Text segment:
Free fall velocity and distance

[poh]

Homework Statement

A 0.1 kg nut is thrown by a squirrel off of the top of a 10 m tall tree. It is thrown with an initial upward velocity of 4 m/s and an initial horizontal velocity of 3 m/s.
a) How long till it reaches the top of its arc?
b) From the top of its arc how long till it reaches the ground?
c) How far will it travel horizontally from the moment it is let go to when it reaches the ground? (Consider the combination of the time in both parts a and b.)

Homework Equations

Vf=Vi + at
Xf= Xi + Vit +1/2at^2

The Attempt at a Solution

am I applying information correctly?
to find time i should Yf= Yi+at ?
I am lost for a) I should use Vf= Vi + at
and for B) Yf= Yi + Viyt + 1/2at^2

 

[haruspex]

to find time i should Yf= Yi+at ?

Did you mean that? I assume Yi and Yf are heights.

Xf= Xi + Vit +1/2at^2

If X means horizontal, what is a?

for a) I should use Vf= Vi + at

Yes.

for B) Yf= Yi + Viyt + 1/2at^2

You can, but define exactly what you mean by Yi, Vi and t here.

 

[poh]

Did you mean that? I assume Yi and Yf are heights.

Yi is initial height
Yf is final height

If X means horizontal, what is a?

a=0 right?

You can, but define exactly what you mean by Yi and t here.

Yi - initial height and t is the time

 

[haruspex]

Yi is initial height
Yf is final height

Then the equation is wrong. The right hand side, at, has dimension of velocity. Elsewhere you have correctly used Vf= Vi + at.

a=0 right?

In that equation, yes.

Yi - initial height and t is the time

I wrote "exactly". You are asked to consider the trajectory of the nut in two stages, from being thrown to reaching top of arc, then from top of arc to ground. Which point are you considering "initial" in this equation and to what interval does t refer?

 

[poh]

for b) i tried Yf= yi + Viyt + 1/2 at^2
0=10m +4m/s*t + 1/2(9.8m/s)t^2
t= 2*(10m+4m/s)/9.8 m/s
t= 28/9.8s
t= 2.9s
t is time to reaches the ground from the top
Or i should assume my Yi is 0?

 

[haruspex]

0=10m +4m/s*t + 1/2(9.8m/s)t^2

t is time to reaches the ground from the top

Careful with signs.
Let me decode your equation, on the assumption that up is positive:
For a certain motion lasting time t, the final height is zero, the initial height is 10m, the initial speed is 4m/s upwards, and the acceleration is 9.8m/s² upwards.
Anything in your post you'd like to correct?

 

[poh]

Careful with signs.
Let me decode your equation, on the assumption that up is positive:
For a certain motion lasting time t, the final height is zero, the initial height is 10m, the initial speed is 4m/s upwards, and the acceleration is 9.8m/s2 upwards.
Anything in your post you'd like to correct?

acceleration should be -9.8m/s^2

 

[haruspex]

acceleration should be -9.8m/s^2

Right, and what about the meaning of t in your equation?

Data:
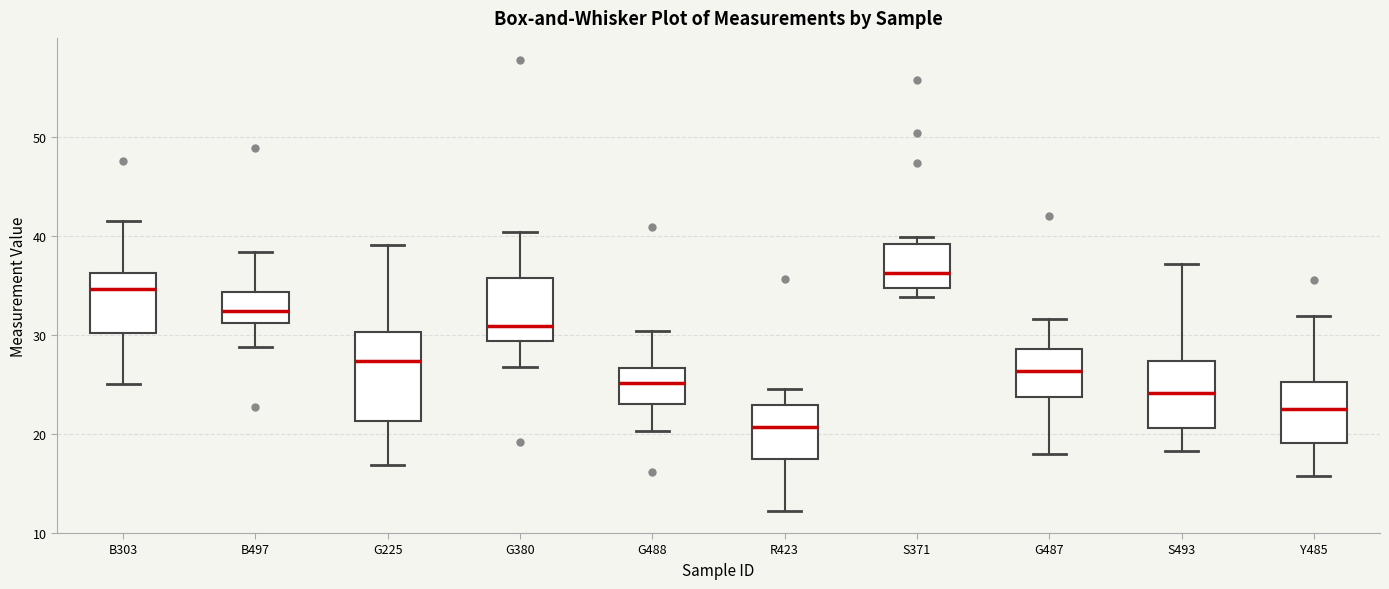

Which box has the lowest median line?

R423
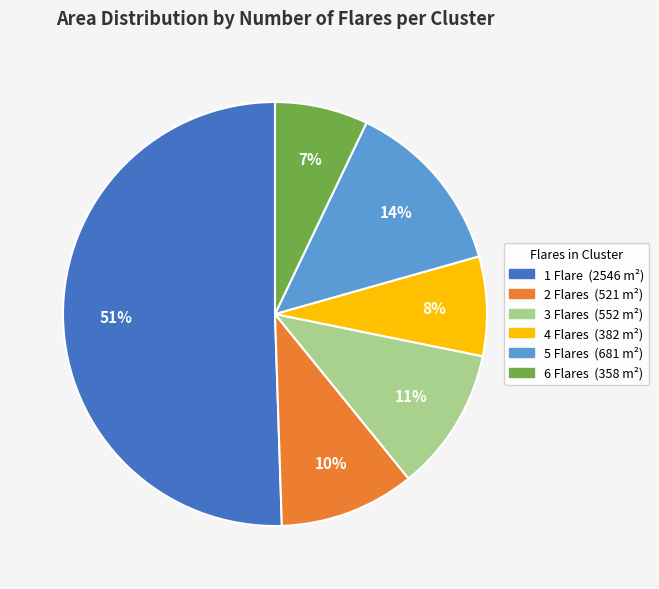

To the nearest percent, what is the average slice percentage?

17%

Explore the material:
(1) From the problem statement in the free fall velocity and distance thread, list every numerical quantity given, with its unit and what it describes.
(2) Write the next part of the forum thread on free fall velocity and distance, picking up after its final post.

Exercise answers:
(1)
- 0.1 kg: mass of the nut
- 10 m: height of the tree
- 4 m/s: initial upward velocity
- 3 m/s: initial horizontal velocity

(2)
t is time ... from the top

For a certain motion lasting time t ... the initial height is 10m

 

[poh]

Right, and what about the meaning of t in your equation?

t is time how much time takes to fall ?

 

[haruspex]

t is time how much time takes to fall ?

From where?

 

[poh]

From where?

from 10 m tall tree to the ground

 

[haruspex]

from 10 m tall tree to the ground

Yes. So what do you get for that time?

 

[poh]

Yes. So what do you get for that time?

I got t= 2.9s

 

[haruspex]

I got t= 2.9s

There's another problem I had not previously noticed, that your next line was:

t= 2*(10m+4m/s)/9.8 m/s

This is completely wrong. You cannot add a distance to a speed. Your equation has a 't' term and a 't²' term. How do you solve equations like that?

 

[poh]

This is completely wrong. You cannot add a distance to a speed. Your equation has a 't' term and a 't2' term. How do you solve equations like that?

divede t by itself or I should use square roof to take out t^2 ?When I assume Viy = 0 then I got 1.4s

 

[haruspex]

divede t by itself or I should use square roof to take out t^2 ?When I assume Viy = 0 then I got 1.4s

It is a quadratic equation. Use the formula.

 

[poh]

It is a quadratic equation. Use the formula.

i got 1.1s

 

[haruspex]

i got 1.1s

I get something different. Please post your working.

 

[Nik_2213]

You have excluded air-friction etc, should mention that you've done so to show 'Due Care'...

 

[poh]

I get something different. Please post your working.

I did mistake in calculations.. my new calculations are 1.8 or 1.1

 

[haruspex]

I did mistake in calculations.. my new calculations are 1.8 or 1.1

Again, be careful with signs.
You also need a bit more precision.

 

[poh]

Again, be careful with signs.
You also need a bit more precision.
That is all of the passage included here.